>>>>>
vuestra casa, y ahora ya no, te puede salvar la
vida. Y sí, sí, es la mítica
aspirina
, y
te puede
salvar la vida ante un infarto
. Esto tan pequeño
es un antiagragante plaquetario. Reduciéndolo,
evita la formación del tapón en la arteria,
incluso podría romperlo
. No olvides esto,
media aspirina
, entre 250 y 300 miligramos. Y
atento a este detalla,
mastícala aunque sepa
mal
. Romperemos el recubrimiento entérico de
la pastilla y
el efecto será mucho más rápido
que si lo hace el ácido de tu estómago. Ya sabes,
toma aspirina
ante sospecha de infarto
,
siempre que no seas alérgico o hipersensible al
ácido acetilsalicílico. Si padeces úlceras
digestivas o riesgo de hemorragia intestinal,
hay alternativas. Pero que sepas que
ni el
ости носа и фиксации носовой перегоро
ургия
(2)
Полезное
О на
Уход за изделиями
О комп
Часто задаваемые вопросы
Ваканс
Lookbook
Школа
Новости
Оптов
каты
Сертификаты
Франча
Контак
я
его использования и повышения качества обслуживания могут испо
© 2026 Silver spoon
<<<<<
_Task brief_:
Make a copy of each line in the records that has the word "vida".

_Output of the task_:
vida. Y sí, sí, es la mítica
salvar la vida ante un infarto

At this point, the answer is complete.